THE DATA.
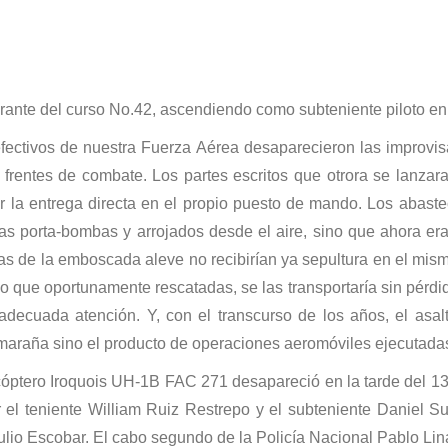
egrante del curso No.42, ascendiendo como subteniente piloto en
 efectivos de nuestra Fuerza Aérea desaparecieron las improvi
 frentes de combate. Los partes escritos que otrora se lanza
por la entrega directa en el propio puesto de mando. Los abas
as porta-bombas y arrojados desde el aire, sino que ahora er
mas de la emboscada aleve no recibirían ya sepultura en el mism
o que oportunamente rescatadas, se las transportaría sin pérdid
y adecuada atención. Y, con el transcurso de los años, el asa
maraña sino el producto de operaciones aeromóviles ejecutadas
cóptero Iroquois UH-1B FAC 271 desapareció en la tarde del 1
r el teniente William Ruiz Restrepo y el subteniente Daniel 
 julio Escobar. El cabo segundo de la Policía Nacional Pablo L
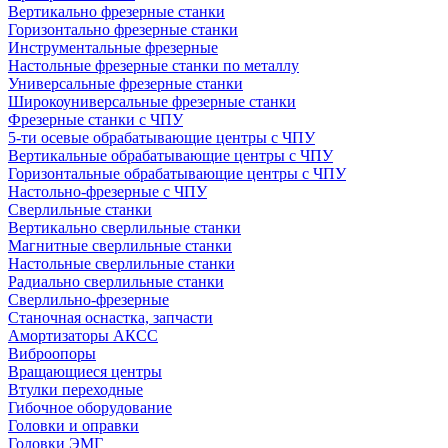
Вертикально фрезерные станки
Горизонтально фрезерные станки
Инструментальные фрезерные
Настольные фрезерные станки по металлу
Универсальные фрезерные станки
Широкоуниверсальные фрезерные станки
Фрезерные станки с ЧПУ
5-ти осевые обрабатывающие центры с ЧПУ
Вертикальные обрабатывающие центры с ЧПУ
Горизонтальные обрабатывающие центры с ЧПУ
Настольно-фрезерные с ЧПУ
Сверлильные станки
Вертикально сверлильные станки
Магнитные сверлильные станки
Настольные сверлильные станки
Радиально сверлильные станки
Сверлильно-фрезерные
Станочная оснастка, запчасти
Амортизаторы АКСС
Виброопоры
Вращающиеся центры
Втулки переходные
Гибочное оборудование
Головки и оправки
Головки ЭМГ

WHAT YOU WILL DO. Retype the text of the listing above line for line, with no changes to spelling, punctuation, or line breaks. Reproduce only the text and leave out the images.

RESPONSE TO THIS TASK.
egrante del curso No.42, ascendiendo como subteniente piloto en
 efectivos de nuestra Fuerza Aérea desaparecieron las improvi
 frentes de combate. Los partes escritos que otrora se lanza
por la entrega directa en el propio puesto de mando. Los abas
as porta-bombas y arrojados desde el aire, sino que ahora er
mas de la emboscada aleve no recibirían ya sepultura en el mism
o que oportunamente rescatadas, se las transportaría sin pérdid
y adecuada atención. Y, con el transcurso de los años, el asa
maraña sino el producto de operaciones aeromóviles ejecutadas
cóptero Iroquois UH-1B FAC 271 desapareció en la tarde del 1
r el teniente William Ruiz Restrepo y el subteniente Daniel 
 julio Escobar. El cabo segundo de la Policía Nacional Pablo L
Вертикально фрезерные станки
Горизонтально фрезерные станки
Инструментальные фрезерные
Настольные фрезерные станки по металлу
Универсальные фрезерные станки
Широкоуниверсальные фрезерные станки
Фрезерные станки с ЧПУ
5-ти осевые обрабатывающие центры с ЧПУ
Вертикальные обрабатывающие центры с ЧПУ
Горизонтальные обрабатывающие центры с ЧПУ
Настольно-фрезерные с ЧПУ
Сверлильные станки
Вертикально сверлильные станки
Магнитные сверлильные станки
Настольные сверлильные станки
Радиально сверлильные станки
Сверлильно-фрезерные
Станочная оснастка, запчасти
Амортизаторы АКСС
Виброопоры
Вращающиеся центры
Втулки переходные
Гибочное оборудование
Головки и оправки
Головки ЭМГ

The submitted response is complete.